▶ _ASSIGNMENT_:
Reproduce exactly the lines from the top of the records below through the line holding "histopathology image reveals".
*** Opening of INPUT MATERIAL ***
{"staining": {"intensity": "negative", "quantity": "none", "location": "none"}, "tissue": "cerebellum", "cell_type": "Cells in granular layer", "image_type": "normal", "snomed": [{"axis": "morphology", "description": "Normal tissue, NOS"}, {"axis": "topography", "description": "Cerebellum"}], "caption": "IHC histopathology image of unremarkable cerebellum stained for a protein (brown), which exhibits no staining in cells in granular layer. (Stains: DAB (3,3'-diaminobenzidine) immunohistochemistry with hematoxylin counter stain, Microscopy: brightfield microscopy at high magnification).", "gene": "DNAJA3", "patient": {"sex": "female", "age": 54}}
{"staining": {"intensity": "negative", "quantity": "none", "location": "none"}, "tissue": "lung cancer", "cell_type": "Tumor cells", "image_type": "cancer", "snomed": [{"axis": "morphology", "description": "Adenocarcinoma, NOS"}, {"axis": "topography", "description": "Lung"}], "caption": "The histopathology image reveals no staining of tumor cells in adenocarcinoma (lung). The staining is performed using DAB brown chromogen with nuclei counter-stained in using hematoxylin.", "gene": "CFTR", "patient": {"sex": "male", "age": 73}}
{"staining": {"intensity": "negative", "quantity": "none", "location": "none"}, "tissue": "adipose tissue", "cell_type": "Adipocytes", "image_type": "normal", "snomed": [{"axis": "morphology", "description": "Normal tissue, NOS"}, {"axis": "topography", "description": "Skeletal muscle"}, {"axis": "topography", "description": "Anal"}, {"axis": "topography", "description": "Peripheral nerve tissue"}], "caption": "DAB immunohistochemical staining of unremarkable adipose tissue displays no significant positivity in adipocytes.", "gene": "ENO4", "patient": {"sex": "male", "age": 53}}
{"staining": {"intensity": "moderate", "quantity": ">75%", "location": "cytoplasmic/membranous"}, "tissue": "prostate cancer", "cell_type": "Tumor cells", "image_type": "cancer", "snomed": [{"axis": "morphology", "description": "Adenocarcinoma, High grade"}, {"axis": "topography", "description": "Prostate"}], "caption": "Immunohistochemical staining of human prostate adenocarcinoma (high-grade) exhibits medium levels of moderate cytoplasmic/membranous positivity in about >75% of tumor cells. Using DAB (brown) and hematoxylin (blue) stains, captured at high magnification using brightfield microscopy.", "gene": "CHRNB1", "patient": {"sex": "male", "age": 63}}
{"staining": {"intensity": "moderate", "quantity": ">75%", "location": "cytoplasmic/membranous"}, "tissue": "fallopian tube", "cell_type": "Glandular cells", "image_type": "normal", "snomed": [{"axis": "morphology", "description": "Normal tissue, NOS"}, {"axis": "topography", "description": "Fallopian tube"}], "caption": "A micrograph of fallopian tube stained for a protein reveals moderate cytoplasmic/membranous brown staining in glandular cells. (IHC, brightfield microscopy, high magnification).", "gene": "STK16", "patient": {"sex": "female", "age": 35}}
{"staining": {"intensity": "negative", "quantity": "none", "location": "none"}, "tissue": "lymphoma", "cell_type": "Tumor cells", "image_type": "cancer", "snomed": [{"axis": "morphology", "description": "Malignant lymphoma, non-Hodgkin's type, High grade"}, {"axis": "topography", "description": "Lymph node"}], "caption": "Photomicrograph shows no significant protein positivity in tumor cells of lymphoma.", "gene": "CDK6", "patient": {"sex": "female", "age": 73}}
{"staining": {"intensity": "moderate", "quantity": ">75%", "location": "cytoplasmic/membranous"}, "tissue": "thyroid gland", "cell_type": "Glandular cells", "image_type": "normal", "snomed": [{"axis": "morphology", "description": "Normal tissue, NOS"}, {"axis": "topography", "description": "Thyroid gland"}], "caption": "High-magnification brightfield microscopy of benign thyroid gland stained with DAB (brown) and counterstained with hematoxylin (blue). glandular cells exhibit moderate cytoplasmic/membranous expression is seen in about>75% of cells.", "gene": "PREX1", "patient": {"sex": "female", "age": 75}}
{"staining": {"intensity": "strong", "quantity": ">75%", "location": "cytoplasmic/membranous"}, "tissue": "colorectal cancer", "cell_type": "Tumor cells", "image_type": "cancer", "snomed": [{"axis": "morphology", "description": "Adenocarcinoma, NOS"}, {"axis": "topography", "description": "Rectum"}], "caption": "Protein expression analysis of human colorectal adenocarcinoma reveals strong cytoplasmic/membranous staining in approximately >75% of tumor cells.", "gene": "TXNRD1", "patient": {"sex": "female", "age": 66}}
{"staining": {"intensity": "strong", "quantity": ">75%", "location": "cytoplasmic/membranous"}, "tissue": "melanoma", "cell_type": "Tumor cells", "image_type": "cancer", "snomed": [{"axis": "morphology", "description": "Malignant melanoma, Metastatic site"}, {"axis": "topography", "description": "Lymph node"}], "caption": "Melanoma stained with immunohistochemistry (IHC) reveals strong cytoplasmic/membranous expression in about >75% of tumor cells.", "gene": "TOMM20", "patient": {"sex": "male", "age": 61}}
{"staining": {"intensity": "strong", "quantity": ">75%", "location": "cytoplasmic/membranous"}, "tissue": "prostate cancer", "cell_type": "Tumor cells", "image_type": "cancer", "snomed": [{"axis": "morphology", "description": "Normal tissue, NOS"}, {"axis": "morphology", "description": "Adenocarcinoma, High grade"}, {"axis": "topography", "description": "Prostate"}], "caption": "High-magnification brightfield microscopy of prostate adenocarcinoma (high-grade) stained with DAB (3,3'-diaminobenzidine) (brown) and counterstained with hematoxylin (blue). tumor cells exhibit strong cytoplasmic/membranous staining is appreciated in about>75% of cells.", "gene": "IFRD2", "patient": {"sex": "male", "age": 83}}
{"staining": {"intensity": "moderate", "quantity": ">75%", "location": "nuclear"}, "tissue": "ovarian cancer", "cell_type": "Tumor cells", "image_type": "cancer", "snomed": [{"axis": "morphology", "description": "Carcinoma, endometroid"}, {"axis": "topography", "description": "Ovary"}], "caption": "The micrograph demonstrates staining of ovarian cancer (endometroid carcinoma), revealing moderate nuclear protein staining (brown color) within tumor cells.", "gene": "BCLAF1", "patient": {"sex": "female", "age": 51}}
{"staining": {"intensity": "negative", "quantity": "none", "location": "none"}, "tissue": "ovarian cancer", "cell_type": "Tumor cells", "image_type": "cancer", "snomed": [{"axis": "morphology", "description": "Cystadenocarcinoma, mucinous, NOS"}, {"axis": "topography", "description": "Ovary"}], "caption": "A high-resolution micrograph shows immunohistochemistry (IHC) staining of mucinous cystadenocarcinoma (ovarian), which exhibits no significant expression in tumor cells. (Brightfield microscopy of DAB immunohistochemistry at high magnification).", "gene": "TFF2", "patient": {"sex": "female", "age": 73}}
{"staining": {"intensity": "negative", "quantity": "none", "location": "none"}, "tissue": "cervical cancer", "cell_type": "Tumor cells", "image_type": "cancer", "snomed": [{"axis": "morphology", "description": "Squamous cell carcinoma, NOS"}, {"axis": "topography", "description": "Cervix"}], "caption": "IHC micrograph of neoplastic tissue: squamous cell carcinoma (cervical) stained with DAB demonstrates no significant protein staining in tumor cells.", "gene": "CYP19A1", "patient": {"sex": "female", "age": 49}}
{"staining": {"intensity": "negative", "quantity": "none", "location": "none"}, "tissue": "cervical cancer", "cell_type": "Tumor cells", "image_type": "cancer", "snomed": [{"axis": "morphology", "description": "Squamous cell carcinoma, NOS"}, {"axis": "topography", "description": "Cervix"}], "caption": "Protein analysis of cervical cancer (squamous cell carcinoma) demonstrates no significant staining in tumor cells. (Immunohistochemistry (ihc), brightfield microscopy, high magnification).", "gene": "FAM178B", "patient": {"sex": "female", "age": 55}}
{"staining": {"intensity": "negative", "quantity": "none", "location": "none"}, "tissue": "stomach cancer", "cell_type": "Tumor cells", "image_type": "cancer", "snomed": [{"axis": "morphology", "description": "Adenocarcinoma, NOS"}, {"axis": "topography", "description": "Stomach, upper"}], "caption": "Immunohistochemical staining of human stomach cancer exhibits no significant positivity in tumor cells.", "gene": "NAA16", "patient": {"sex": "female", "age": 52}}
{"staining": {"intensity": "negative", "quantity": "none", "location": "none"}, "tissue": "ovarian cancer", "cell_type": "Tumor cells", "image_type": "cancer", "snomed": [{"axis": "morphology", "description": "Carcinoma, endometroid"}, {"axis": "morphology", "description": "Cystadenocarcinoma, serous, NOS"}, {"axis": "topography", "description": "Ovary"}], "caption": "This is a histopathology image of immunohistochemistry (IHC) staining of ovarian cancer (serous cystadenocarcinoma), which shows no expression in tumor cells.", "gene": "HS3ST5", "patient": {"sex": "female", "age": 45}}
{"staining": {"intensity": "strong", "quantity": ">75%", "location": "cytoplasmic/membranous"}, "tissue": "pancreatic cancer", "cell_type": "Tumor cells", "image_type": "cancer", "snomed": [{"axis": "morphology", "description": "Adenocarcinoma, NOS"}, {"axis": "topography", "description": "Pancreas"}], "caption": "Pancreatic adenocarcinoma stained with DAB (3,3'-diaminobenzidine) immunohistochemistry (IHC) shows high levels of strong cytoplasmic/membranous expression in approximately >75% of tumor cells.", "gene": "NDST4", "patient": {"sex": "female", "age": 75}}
*** Close of INPUT MATERIAL ***
▶ _ANSWER BOX_:
{"staining": {"intensity": "negative", "quantity": "none", "location": "none"}, "tissue": "cerebellum", "cell_type": "Cells in granular layer", "image_type": "normal", "snomed": [{"axis": "morphology", "description": "Normal tissue, NOS"}, {"axis": "topography", "description": "Cerebellum"}], "caption": "IHC histopathology image of unremarkable cerebellum stained for a protein (brown), which exhibits no staining in cells in granular layer. (Stains: DAB (3,3'-diaminobenzidine) immunohistochemistry with hematoxylin counter stain, Microscopy: brightfield microscopy at high magnification).", "gene": "DNAJA3", "patient": {"sex": "female", "age": 54}}
{"staining": {"intensity": "negative", "quantity": "none", "location": "none"}, "tissue": "lung cancer", "cell_type": "Tumor cells", "image_type": "cancer", "snomed": [{"axis": "morphology", "description": "Adenocarcinoma, NOS"}, {"axis": "topography", "description": "Lung"}], "caption": "The histopathology image reveals no staining of tumor cells in adenocarcinoma (lung). The staining is performed using DAB brown chromogen with nuclei counter-stained in using hematoxylin.", "gene": "CFTR", "patient": {"sex": "male", "age": 73}}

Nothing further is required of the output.